Step away from Anti-trade rhetoric in the shoes of state and local leaders in Washington. One reality becomes clear: There is a lot at stake for the United States to go it alone on business.
Local leaders see evidence every day, because their workplaces and substantial parts of the economy depend on international trade and investment, this is a very important thing for President Donald Trump. Going to be away from.
A recent gathering of governors was evidence of when he went to Washington for his national winter meeting. Once, he met with leaders from individual Australian states. Teams from abroad have come before, but this time was different. It was by far the most senior Australian political and business delegation to visit the United States. He traveled 10,000 miles and accompanied Prime Minister Malcolm Turnbull, who was scheduled to deliver the keynote speech.
Turnbull Called To deepen US-Australian relations in energy, advanced manufacturing, civil and military aircraft, and more. He reminded us that we can achieve more together on our own.

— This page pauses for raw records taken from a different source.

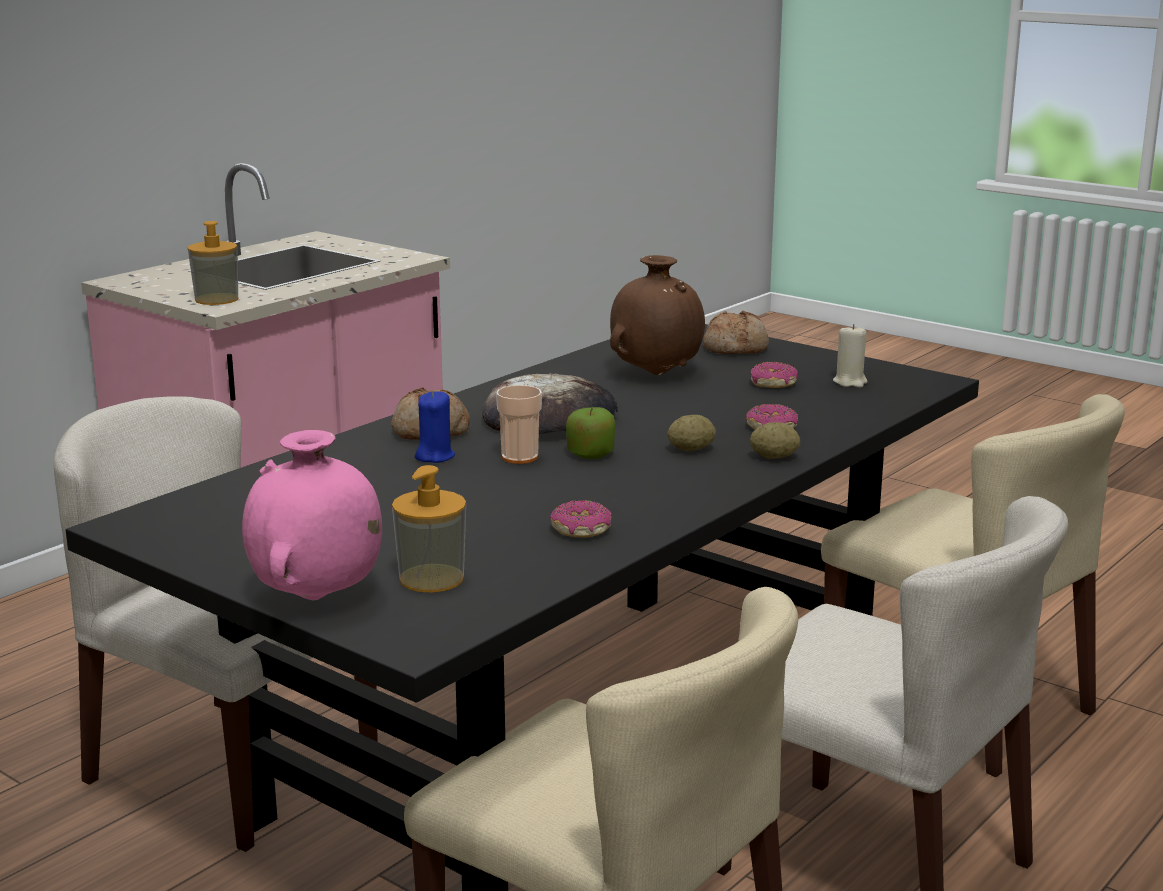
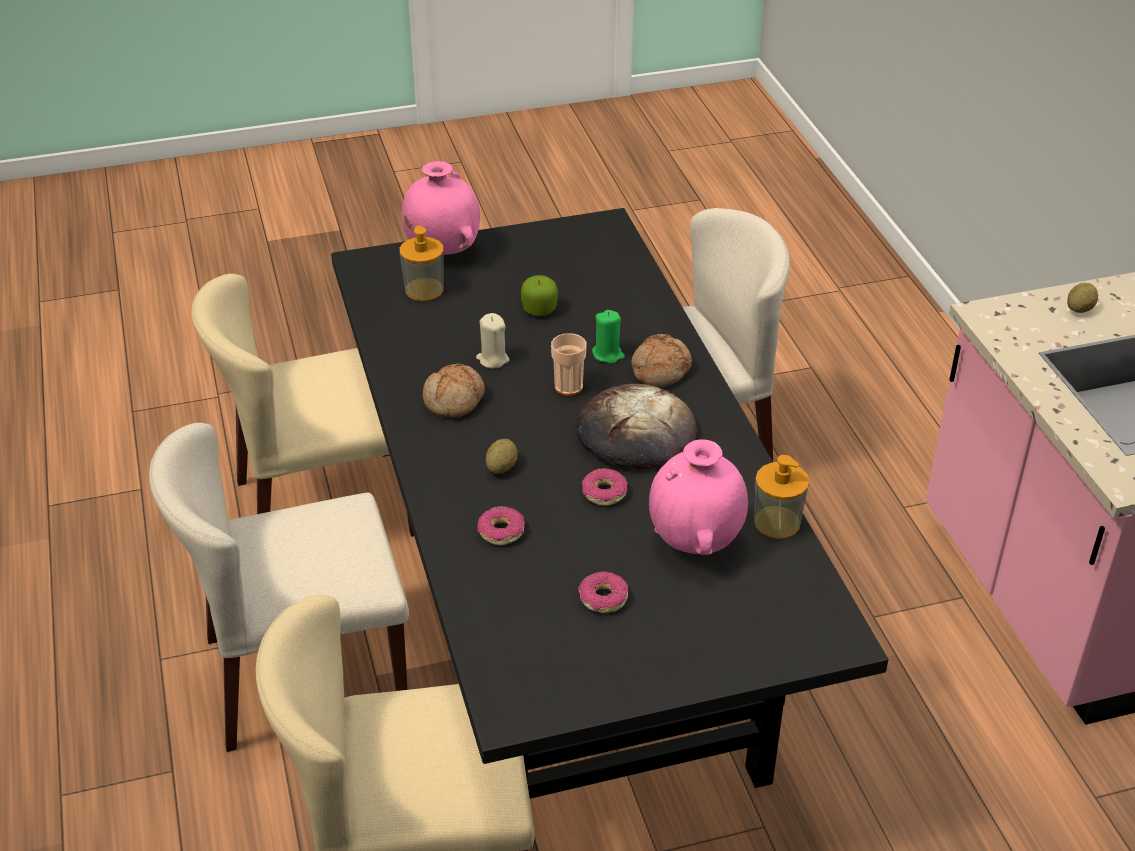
camera: 125 degrees right, 20 degrees up
(216, 299) = (1014, 319): soap dispenser -> soap dispenser (777, 522)
(435, 456) = (608, 354): blue candle -> green candle
(581, 530) = (425, 360): donut -> donut (604, 493)
(590, 454) = (543, 419): apple -> apple (539, 309)
(656, 374) = (695, 542): brown vase -> pink vase
(735, 348) = (731, 638): bread -> bread (455, 401)
(774, 457) = (444, 498): potato -> potato (1079, 309)
(850, 382) = (560, 650): beige candle -> beige candle (492, 359)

The feeling was mutual. “The governor is ready to extend this important partnership,” Declared Government of Nevada, Brian Sandoval, Chair of the National Governors Association. Governors subscribe to these guiding principles because they see for the first time the benefits of living by themselves, just as they see the costs of moving away.
Dig at state level The data And it is not difficult to see why the states are eager to keep it that way. All states share significant share of the workforce with trade and investment.
Political cartoon on economy
On FDI, the largest states attract the largest amount. But with the largest states Shares Total private industry employment by foreign-owned companies: A diversified group are: New Jersey (8.1 percent), South Carolina (8.0 percent) and New Hampshire (7.7 percent), followed by Kentucky, Indiana, Hawaii, Connecticut, and Delaware (each more More) than 7 percent).
Every state has a story. to take Texas. Foreign-owned companies employ 544,800 Texas workers, which is 5.5 percent of the state’s private workforce. The importance of trade agreements and cooperation is also clear: 62 percent of the state’s exports go to various U.S. Free Trade Agreement partners, and since 2006, Texas exports to these partners have increased by 60 percent.
Trump’s frustration and alarm over Chinese trade policies are understandable. But this is not enough reason to withdraw the United States from current and other promising trade negotiations that could open up new market opportunities for American businesses. Instead, Trump needs to find a way to deal with China that will work for everyone, and that means uniting with like-minded allies who are only disappointed.
The Trans-Pacific Partnership provides a way to deal with the problem. The agreement includes strong new rules on state-owned enterprises and effectively establishes a new rule book that will limit China’s ability to continue with its aggressive behavior.
Recent comment by director and his Treasurer Indicate that joining the TPP may be a possibility, which is good, as it is Trump’s ticket to deal effectively with China. Conversely, unilateral solutions such as import taxes, which are clearly under the authority of the President, slow down development and End Doing more harm than good here at home. Worse, as history shows, import taxes will not change China’s behavior.
State and local leaders are our eyes and ears on the ground, and their message is clear: workers and businesses in their communities depend on the free flow of trade and investment across borders. Our partners are saving a seat for us at the TPP table. Trump needs to accept a bus ticket and then use it wisely.